France's debt woes unnerve EU partners and markets
Wednesday, 25 September 2024
BRUSSELS, Sept 24 (Reuters): Concerns are growing among France's European Union partners and on financial markets that the fragility of its minority government could weaken efforts to shore up its public finances and so risk undermining the EU's new fiscal rules.
France unveiled a new government on Saturday, led by Prime Minister Michel Barnier, which will have to rely on the far-right National Rally in key votes like the 2025 budget or the seven-year debt reduction plan required by EU rules. Both the far-right and the far-left - each with around one third of the seats in parliament - oppose spending cuts, even as France's budget deficit is set to rise to around 6 per cent of GDP this year, twice the EU limit.
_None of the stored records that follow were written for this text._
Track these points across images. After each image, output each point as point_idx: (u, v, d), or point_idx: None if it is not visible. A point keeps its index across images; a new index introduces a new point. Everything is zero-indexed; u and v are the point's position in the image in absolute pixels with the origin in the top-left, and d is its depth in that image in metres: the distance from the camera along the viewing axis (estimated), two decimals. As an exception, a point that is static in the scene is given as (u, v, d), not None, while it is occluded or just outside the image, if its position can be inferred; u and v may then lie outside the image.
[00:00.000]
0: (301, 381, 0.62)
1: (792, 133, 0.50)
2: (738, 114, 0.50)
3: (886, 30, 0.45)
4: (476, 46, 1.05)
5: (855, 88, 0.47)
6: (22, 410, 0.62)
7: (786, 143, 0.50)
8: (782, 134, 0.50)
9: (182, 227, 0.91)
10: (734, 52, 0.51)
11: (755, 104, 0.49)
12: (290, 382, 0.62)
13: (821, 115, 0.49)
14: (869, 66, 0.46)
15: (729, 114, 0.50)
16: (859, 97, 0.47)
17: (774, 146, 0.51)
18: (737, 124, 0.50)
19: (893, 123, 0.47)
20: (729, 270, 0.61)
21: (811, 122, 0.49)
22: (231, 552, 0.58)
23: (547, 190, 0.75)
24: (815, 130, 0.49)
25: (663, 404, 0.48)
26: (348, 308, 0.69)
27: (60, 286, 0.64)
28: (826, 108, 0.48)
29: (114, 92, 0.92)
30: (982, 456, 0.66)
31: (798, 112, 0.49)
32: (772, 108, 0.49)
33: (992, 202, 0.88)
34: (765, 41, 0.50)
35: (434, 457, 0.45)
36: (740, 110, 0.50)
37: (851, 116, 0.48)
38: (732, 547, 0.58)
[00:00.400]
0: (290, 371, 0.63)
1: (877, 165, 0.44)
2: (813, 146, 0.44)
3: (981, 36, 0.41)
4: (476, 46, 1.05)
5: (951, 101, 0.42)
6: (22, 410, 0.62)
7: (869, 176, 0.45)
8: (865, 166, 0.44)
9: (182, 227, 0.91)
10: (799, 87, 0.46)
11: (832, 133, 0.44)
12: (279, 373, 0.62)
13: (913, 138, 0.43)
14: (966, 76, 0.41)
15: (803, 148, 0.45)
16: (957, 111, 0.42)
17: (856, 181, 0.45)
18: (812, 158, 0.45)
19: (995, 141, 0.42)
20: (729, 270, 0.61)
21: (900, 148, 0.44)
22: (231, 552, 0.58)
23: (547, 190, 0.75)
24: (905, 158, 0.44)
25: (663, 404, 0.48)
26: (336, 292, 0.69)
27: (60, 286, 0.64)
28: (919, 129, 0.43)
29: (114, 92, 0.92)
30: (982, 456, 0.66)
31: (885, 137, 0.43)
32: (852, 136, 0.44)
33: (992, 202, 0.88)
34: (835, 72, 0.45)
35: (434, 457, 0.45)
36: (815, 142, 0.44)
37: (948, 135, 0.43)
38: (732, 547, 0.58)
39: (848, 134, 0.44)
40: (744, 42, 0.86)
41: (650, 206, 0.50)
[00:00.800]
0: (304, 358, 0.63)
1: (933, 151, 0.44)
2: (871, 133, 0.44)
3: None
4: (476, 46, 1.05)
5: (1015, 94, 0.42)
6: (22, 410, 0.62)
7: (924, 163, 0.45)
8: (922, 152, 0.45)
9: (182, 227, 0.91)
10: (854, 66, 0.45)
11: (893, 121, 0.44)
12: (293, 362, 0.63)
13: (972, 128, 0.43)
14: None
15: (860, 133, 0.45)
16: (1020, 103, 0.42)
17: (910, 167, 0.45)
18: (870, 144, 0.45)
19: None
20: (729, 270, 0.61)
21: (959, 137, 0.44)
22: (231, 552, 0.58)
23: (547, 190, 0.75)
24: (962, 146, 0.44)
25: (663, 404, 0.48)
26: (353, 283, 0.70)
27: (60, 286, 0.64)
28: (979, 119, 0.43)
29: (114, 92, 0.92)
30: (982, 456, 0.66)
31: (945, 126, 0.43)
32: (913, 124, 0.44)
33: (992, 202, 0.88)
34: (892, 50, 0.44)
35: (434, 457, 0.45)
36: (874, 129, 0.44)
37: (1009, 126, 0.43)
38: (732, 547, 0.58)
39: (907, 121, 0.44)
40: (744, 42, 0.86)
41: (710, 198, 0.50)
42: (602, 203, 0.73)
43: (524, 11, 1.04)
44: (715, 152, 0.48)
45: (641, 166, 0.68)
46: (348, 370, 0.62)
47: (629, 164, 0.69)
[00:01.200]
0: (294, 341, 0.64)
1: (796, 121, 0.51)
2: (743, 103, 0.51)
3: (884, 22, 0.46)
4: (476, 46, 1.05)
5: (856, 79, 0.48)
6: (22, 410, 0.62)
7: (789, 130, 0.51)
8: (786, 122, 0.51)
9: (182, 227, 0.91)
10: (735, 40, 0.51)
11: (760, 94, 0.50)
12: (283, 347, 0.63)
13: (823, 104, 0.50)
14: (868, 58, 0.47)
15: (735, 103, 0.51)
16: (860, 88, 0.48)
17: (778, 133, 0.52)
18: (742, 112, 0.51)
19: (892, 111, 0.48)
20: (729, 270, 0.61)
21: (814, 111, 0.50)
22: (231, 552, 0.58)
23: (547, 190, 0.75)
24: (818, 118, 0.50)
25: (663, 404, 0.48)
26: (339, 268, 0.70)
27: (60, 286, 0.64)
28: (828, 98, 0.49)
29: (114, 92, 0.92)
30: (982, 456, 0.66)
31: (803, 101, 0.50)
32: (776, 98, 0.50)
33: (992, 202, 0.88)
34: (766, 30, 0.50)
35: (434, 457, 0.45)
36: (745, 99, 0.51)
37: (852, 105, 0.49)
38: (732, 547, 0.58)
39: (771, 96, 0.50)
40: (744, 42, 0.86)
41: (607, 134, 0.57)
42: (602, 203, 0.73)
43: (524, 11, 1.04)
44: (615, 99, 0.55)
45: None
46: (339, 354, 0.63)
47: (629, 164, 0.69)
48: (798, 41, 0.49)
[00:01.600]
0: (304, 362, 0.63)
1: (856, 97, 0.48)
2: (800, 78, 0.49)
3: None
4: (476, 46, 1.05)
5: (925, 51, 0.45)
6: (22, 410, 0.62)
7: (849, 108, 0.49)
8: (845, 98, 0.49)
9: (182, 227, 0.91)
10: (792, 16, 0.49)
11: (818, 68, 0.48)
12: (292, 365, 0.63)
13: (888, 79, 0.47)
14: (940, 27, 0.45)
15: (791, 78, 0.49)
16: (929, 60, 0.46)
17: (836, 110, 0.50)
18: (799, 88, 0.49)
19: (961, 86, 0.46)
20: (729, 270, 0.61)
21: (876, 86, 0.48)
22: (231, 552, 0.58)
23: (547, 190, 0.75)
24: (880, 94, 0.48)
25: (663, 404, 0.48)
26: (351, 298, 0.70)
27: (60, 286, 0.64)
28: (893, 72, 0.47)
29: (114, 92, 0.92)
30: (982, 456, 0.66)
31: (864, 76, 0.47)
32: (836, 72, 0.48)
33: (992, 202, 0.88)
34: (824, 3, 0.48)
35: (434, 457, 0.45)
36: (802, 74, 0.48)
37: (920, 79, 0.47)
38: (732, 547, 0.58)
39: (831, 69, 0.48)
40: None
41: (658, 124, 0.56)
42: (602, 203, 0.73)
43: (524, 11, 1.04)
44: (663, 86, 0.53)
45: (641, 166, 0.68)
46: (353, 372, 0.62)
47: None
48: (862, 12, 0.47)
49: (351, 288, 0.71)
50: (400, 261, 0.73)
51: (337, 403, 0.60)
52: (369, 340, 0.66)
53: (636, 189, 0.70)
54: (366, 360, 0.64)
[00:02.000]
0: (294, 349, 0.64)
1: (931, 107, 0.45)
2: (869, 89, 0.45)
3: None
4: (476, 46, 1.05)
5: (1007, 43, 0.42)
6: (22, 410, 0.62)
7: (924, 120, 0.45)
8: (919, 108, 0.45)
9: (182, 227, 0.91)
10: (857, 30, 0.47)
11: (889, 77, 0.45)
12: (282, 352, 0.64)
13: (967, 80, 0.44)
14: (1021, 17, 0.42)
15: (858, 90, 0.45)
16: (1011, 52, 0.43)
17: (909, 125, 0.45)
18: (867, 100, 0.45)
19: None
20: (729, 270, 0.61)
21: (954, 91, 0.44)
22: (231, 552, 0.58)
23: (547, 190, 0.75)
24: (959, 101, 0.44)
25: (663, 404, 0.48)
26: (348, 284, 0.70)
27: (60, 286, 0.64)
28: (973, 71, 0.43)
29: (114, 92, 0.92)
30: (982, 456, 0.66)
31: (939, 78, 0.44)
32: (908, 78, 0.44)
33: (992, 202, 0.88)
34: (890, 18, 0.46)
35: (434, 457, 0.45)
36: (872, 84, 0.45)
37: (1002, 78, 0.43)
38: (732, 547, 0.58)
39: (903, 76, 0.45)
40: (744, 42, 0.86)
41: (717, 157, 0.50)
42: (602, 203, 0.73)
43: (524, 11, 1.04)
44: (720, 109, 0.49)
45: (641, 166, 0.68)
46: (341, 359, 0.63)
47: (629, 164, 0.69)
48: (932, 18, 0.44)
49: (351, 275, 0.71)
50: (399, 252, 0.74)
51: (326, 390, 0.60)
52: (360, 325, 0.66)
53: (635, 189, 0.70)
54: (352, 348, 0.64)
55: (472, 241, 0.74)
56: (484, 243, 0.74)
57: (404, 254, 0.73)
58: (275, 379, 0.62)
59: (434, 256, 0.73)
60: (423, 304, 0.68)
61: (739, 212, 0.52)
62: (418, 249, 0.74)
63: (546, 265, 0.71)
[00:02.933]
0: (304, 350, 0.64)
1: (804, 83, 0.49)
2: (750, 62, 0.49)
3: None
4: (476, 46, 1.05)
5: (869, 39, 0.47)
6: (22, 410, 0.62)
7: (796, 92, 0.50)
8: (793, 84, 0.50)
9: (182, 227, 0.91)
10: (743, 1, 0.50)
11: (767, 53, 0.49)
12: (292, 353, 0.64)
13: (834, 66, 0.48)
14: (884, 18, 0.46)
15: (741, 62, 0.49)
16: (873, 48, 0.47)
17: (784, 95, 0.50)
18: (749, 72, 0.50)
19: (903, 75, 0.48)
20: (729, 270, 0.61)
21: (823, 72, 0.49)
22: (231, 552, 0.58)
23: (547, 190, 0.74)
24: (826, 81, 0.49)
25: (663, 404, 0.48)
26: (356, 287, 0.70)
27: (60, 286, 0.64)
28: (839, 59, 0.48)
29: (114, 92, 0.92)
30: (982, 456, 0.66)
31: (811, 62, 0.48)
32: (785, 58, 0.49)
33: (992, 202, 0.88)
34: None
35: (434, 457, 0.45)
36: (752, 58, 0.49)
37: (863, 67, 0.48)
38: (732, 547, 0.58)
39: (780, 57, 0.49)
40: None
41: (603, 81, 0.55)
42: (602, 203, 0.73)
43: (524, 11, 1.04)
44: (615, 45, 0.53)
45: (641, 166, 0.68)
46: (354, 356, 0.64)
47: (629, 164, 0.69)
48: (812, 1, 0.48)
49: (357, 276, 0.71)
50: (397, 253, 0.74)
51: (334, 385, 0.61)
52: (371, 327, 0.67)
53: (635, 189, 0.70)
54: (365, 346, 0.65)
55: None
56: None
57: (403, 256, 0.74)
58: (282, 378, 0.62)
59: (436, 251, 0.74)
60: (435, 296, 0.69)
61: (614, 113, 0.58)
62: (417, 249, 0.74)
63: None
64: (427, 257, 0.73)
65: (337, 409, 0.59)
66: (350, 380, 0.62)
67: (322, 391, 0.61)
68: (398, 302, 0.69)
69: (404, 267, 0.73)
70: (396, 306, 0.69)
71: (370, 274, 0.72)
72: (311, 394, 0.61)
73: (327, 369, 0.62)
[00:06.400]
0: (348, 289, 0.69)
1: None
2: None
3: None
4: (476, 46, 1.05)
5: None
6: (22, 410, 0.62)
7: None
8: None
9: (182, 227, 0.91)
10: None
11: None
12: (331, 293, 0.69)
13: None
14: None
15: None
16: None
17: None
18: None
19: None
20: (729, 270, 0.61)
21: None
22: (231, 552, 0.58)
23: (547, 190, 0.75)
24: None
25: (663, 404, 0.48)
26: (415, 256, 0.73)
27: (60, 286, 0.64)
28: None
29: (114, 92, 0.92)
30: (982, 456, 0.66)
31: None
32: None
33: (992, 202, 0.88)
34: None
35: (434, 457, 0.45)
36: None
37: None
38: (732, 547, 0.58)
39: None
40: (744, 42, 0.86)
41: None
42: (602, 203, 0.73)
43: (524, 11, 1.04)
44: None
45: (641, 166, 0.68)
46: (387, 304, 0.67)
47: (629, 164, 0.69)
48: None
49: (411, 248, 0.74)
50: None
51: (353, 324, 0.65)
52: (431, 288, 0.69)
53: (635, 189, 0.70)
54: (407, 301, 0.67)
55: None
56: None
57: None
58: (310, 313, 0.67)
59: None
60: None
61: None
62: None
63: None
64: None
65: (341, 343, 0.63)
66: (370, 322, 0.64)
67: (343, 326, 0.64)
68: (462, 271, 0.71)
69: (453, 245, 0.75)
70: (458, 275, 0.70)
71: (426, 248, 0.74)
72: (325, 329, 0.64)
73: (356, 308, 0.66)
"The political fragility of the coalition is clear," said one eurozone official, who like others interviewed for this story requested anonymity because of the political sensitivities involved.
"I would not say that expectations are overly optimistic." The European Commission reckons France's public debt, at 110.6 per cent of GDP in 2023, will rise to 112.4 per cent this year and 113.8 per cent in 2025 unless action is taken. EU rules require a fall of 1 per cent point of GDP a year. "This is a real dilemma, obviously. Putting together a debt-cutting plan that is both compliant with the new framework and politically acceptable in the hostile French parliament is going to be extraordinarily difficult," a second euro official said. "In the end, one needs to hope that there is sufficient realisation in Paris that the cost of failure could be very high, and that will encourage some parties to at least temporarily lend their support to the government," he said.
Market concern about French public finances is pushing the country's borrowing costs higher. The yield on France's 10-year bonds briefly rose above Spain's on Tuesday for the first time since the 2008 financial crisis.
Barnier plans to present the 2025 budget to the French parliament and the European Commission by mid-October. A 7-year plan of reforms, investments and debt reduction is expected a couple of weeks later, by end-October.
While EU officials believe market pressure could put pressure on French politicians to make tough decisions, they fear a weak plan would undermine the credibility of the new EU fiscal framework that came into force in April.
"I don't expect that this time France will easily get away, this would be a major blow for the new rules," a third senior euro zone official said. France has in the past enjoyed special treatment from the EU executive when it comes to compliance with EU fiscal rules.